Tyson Gay became only the third man to win three gold medals at one World Championships tonight as the United States regained the World 4x100m Relay title it last won in 2003, after a thrilling final.
Gay ran the third leg for the US quartet, meaning there was no repeat of the 100m showdown between Gay and the world record-holder Asafa Powell in the home straight.
By then Darvis Patton, Wallace Spearmon and, in particular, Gay, had given them a slender lead that proved unassailable, despite an almost fumbled exchange between Gay and Leroy Dixon, who brought the baton home in 37.78sec.
Gay joins his countrymen Carl Lewis and Maurice Greene as a three gold-winner at one championships. Lewis did it twice, winning 100m, long jump and relay in 1983 and 1987, while Greene took the sprint double and relay in 1999.
A brilliant anchor leg by Powell brought the Jamaicans from fourth at the last changeover to second, snatching the silver medal from Britain by just 0.01s in a national record 37.89.
Britain’s anchor, Mark Lewis Francis, had received the baton from 100m finallist Marlon Devonish level with the Americans, but Dixon proved too strong while Powell, still fourth with 20m to go, clawed back the deficit and dipped ahead of him on the line.
Brazil finshed fourth in 37.99, missing out on a medal by just 0.09s while the loudest roar of the week was saved for the Japanese team of Naoki Tsukahara, Shingo Suetsugu, Shinji Takahira and Nobuharu Asahara, who also ran a superb race to finish fifth in an Asian record 38.03.
It was always meant to be Jamaica versus US and so it proved, although the Jamaicans were playing catch up from the second change between Usain Bolt and Nesta Carter, which left Powell simply too much to do.
The Americans also had a bad change between Spearmon and Gay, but the double sprint champion still had the power in his legs to push the US into a winning position. Dixon, though, had to reach back and almost snatch the stick away from Gay before he could get into his running.

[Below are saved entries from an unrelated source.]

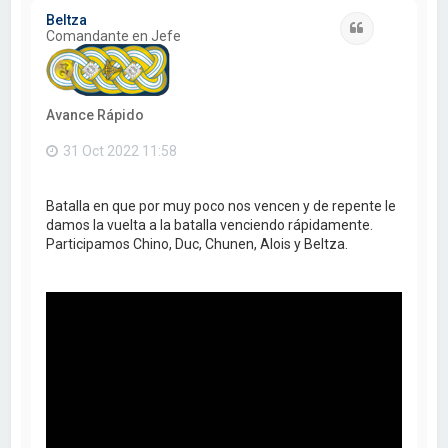
i
Beltza
b
Citar
Comandante en Jefe
a
Avance Rápido
31 Oct 2022 11:58
Batalla en que por muy poco nos vencen y de repente le
damos la vuelta a la batalla venciendo rápidamente.
Participamos Chino, Duc, Chunen, Alois y Beltza.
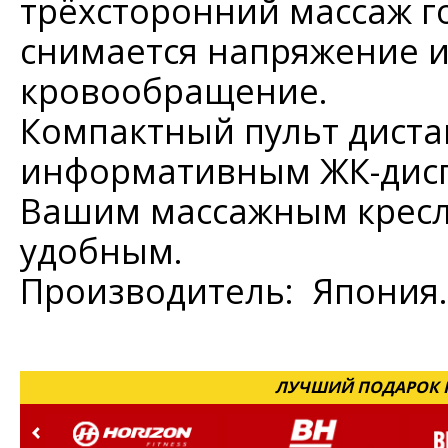
трёхсторонний массаж г
снимается напряжение и 
кровообращение.
Компактный пульт диста
информативным ЖК-дисп
Вашим массажным кресло
удобным.
Производитель: Япония.
ЛУЧШИЙ ПОДАРОК Н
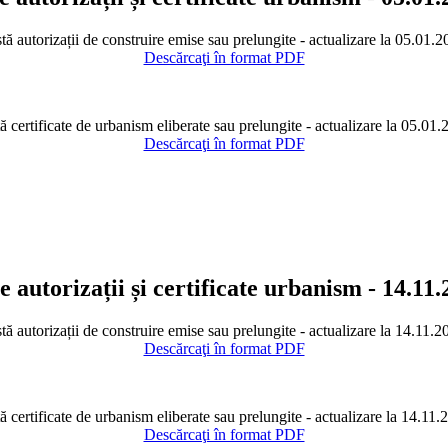
tă autorizații de construire emise sau prelungite - actualizare la 05.01.
Descărcaţi în format PDF
ă certificate de urbanism eliberate sau prelungite - actualizare la 05.01
Descărcaţi în format PDF
e autorizații și certificate urbanism - 14.11
stă autorizații de construire emise sau prelungite - actualizare la 14.11.2
Descărcaţi în format PDF
tă certificate de urbanism eliberate sau prelungite - actualizare la 14.11.
Descărcaţi în format PDF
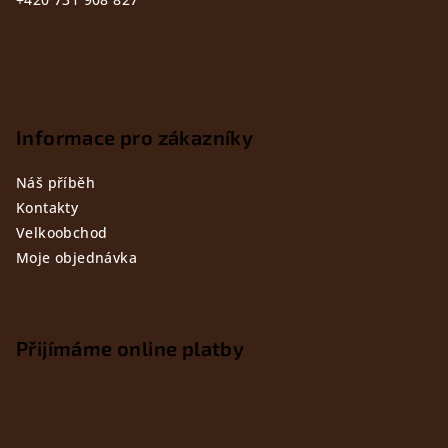
Informace pro zákazníky
Náš příběh
Kontakty
Velkoobchod
Moje objednávka
Přijímáme online platby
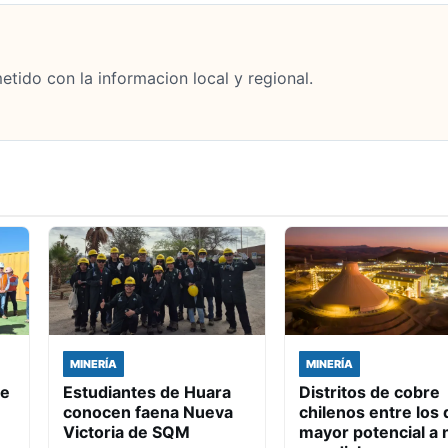
tido con la informacion local y regional.
MINERÍA
MINERÍA
de
Estudiantes de Huara
Distritos de cobre
conocen faena Nueva
chilenos entre los 
Victoria de SQM
mayor potencial a n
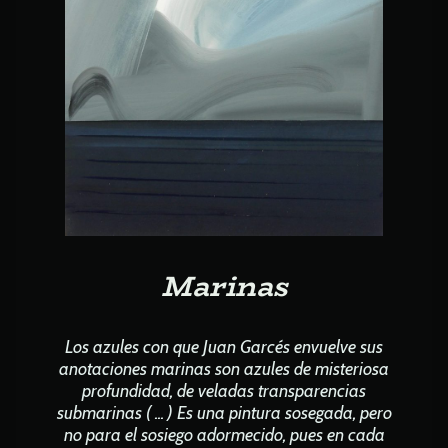
Marinas
Los azules con que Juan Garcés envuelve sus
anotaciones marinas son azules de misteriosa
profundidad, de veladas transparencias
submarinas ( ... )
Es una pintura sosegada, pero
no para el sosiego adormecido, pues en cada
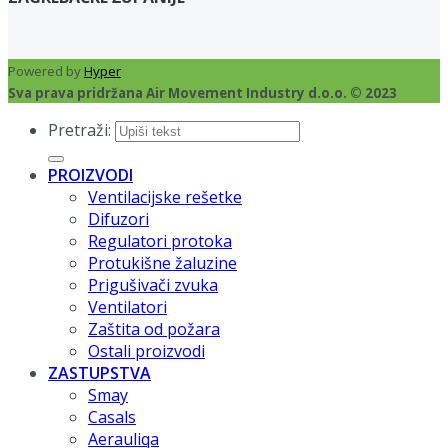
Powered by
Hyper
Sva prava pridržana Air Movement Industry d.o.o. © 2023
Pretraži:
PROIZVODI
Ventilacijske rešetke
Difuzori
Regulatori protoka
Protukišne žaluzine
Prigušivači zvuka
Ventilatori
Zaštita od požara
Ostali proizvodi
ZASTUPSTVA
Smay
Casals
Aerauliqa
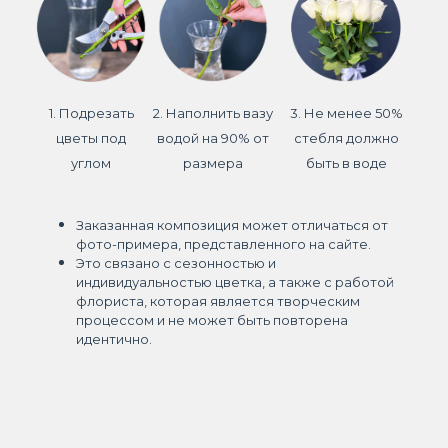
1. Подрезать
2. Наполнить вазу
3. Не менее 50%
цветы под
водой на 90% от
стебля должно
углом
размера
быть в воде
Заказанная композиция может отличаться от
фото-примера, представленного на сайте.
Это связано с сезонностью и
индивидуальностью цветка, а также с работой
флориста, которая является творческим
процессом и не может быть повторена
идентично.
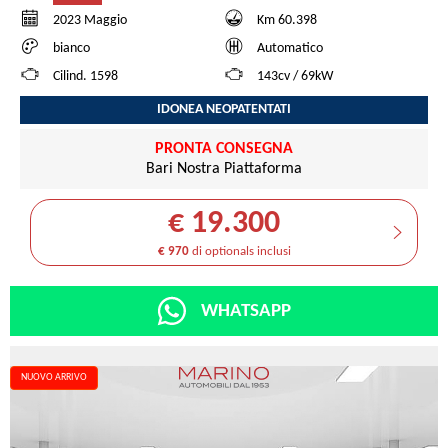
2023 Maggio
Km 60.398
bianco
Automatico
Cilind. 1598
143cv / 69kW
IDONEA NEOPATENTATI
PRONTA CONSEGNA
Bari Nostra Piattaforma
€ 19.300
€ 970
di optionals inclusi
WHATSAPP
NUOVO ARRIVO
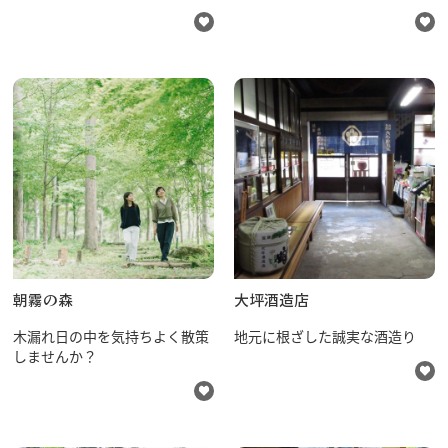
朝霧の森
大坪酒造店
木漏れ日の中を気持ちよく散策
地元に根ざした誠実な酒造り
しませんか？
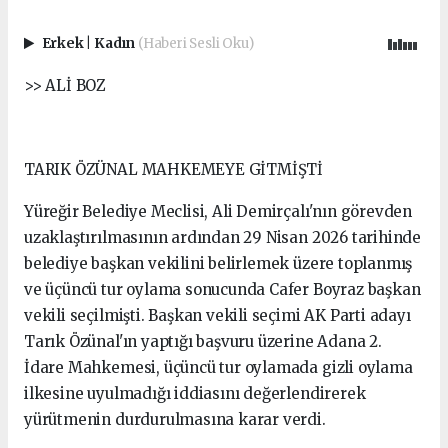
Erkek
|
Kadın
(Haberi Sesli Oku)
>> ALİ BOZ
TARIK ÖZÜNAL MAHKEMEYE GİTMİŞTİ
Yüreğir Belediye Meclisi, Ali Demirçalı'nın görevden
uzaklaştırılmasının ardından 29 Nisan 2026 tarihinde
belediye başkan vekilini belirlemek üzere toplanmış
ve üçüncü tur oylama sonucunda Cafer Boyraz başkan
vekili seçilmişti. Başkan vekili seçimi AK Parti adayı
Tarık Özünal'ın yaptığı başvuru üzerine Adana 2.
İdare Mahkemesi, üçüncü tur oylamada gizli oylama
ilkesine uyulmadığı iddiasını değerlendirerek
yürütmenin durdurulmasına karar verdi.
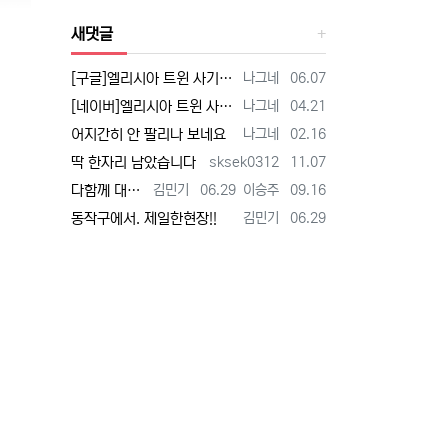
새댓글
등록자
등록일
[구글]엘리시아 트윈 사기 - 검색
나그네
06.07
등록자
등록일
[네이버]엘리시아 트윈 사기 - 검색
나그네
04.21
등록자
등록일
어지간히 안 팔리나 보네요
나그네
02.16
등록자
등록일
딱 한자리 남았습니다
sksek0312
11.07
등록자
등록일
등록자
등록일
다함께 대박납니다.
김민기
06.29
이승주
09.16
등록자
등록일
동작구에서. 제일한현장!!
김민기
06.29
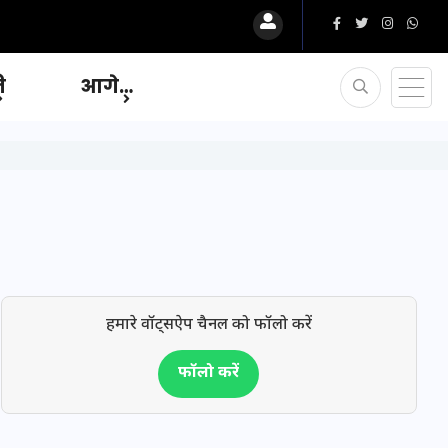
ि
आगे…
हमारे वॉट्सऐप चैनल को फॉलो करें
फॉलो करें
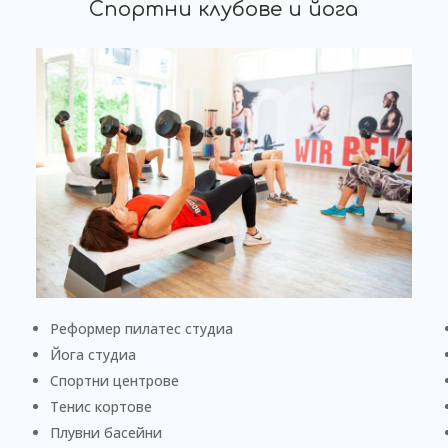
Спортни клубове и йога
Реформер пилатес студиа
Йога студиа
Спортни центрове
Тенис кортове
Плувни басейни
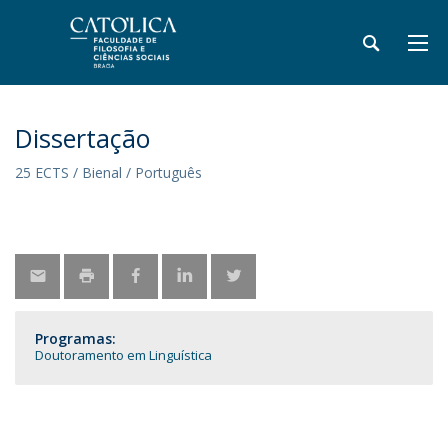
Dissertação
25 ECTS / Bienal / Português
Programas:
Doutoramento em Linguística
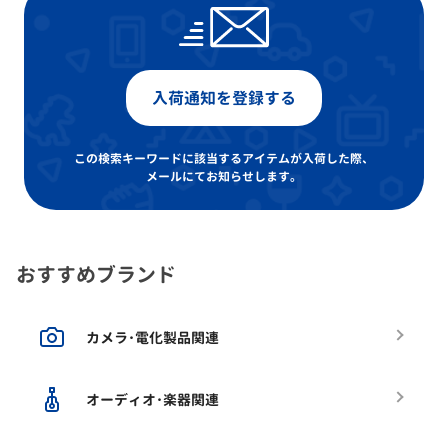
入荷通知を登録する
この検索キーワードに該当するアイテムが入荷した際、
メールにてお知らせします。
おすすめブランド
カメラ･電化製品関連
オーディオ･楽器関連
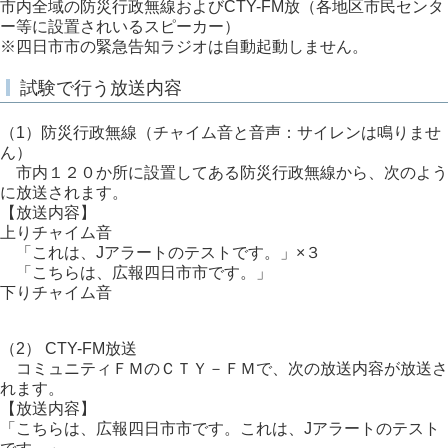
市内全域の防災行政無線およびCTY-FM放（各地区市民センタ
ー等に設置されいるスピーカー）
※四日市市の緊急告知ラジオは自動起動しません。
試験で行う放送内容
（1）防災行政無線（チャイム音と音声：サイレンは鳴りませ
ん）
市内１２０か所に設置してある防災行政無線から、次のよう
に放送されます。
【放送内容】
上りチャイム音
「これは、Jアラートのテストです。」×３
「こちらは、広報四日市市です。」
下りチャイム音
（2） CTY-FM放送
コミュニティＦＭのＣＴＹ－ＦＭで、次の放送内容が放送さ
れます。
【放送内容】
「こちらは、広報四日市市です。これは、Jアラートのテスト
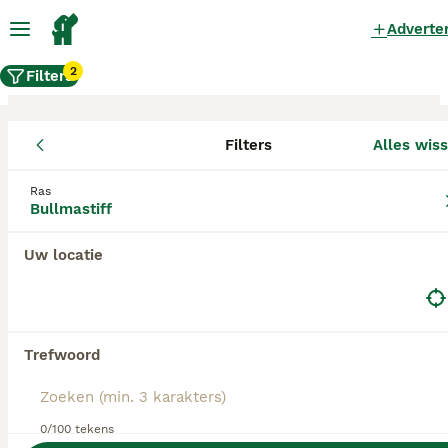
Adverte
2
Filters
Filters
Alles wis
Bullmastiff fokkers, Utrecht
Ras
Bullmastiff
Bullmastiff Fokkers in deze lijst hebben een
kopie van hun kennelregistratie bij de Raad van
Beheer bij ons aangeleverd, en fokken pups met
Uw locatie
een officiële stamboom. Koop je pup bij één van
deze fokkers? Dubbelcheck zelf altijd op de
echtheid van de papieren van de pup en
ouderhonden bij bezichtiging.
Trefwoord
0/100 tekens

Britain, with a quartet containing two of its 2004 Olympic gold medallists, had much slicker baton changing and after Christian Malcolm and Craig Pickering had put them in contention, Devonish handed to Lewis Francis with a golden chance.
As Dixon stretched away for United States’ seventh gold in this event, it looked like Brazil’s Sandro Viana would be the one breathing down Lewis-Francis’s neck.
But Powell had other ideas. The big Jamaican turned on the power as he blasted past Viana and nipped ahead of the Briton on the line, just 0.11 behind the Americans.
Dixon was soon embraced by Gay and his teammates and the four sank to their knees for the customary team huddle. Powell made a point of shaking each of them by the hand. He had won his second medal of the championships and given Jamaica a second medal at this event to go with the bronze they won in 1987.
Britain’s bronze brought Devonish’s World Championships relay haul to four, more than any other athlete.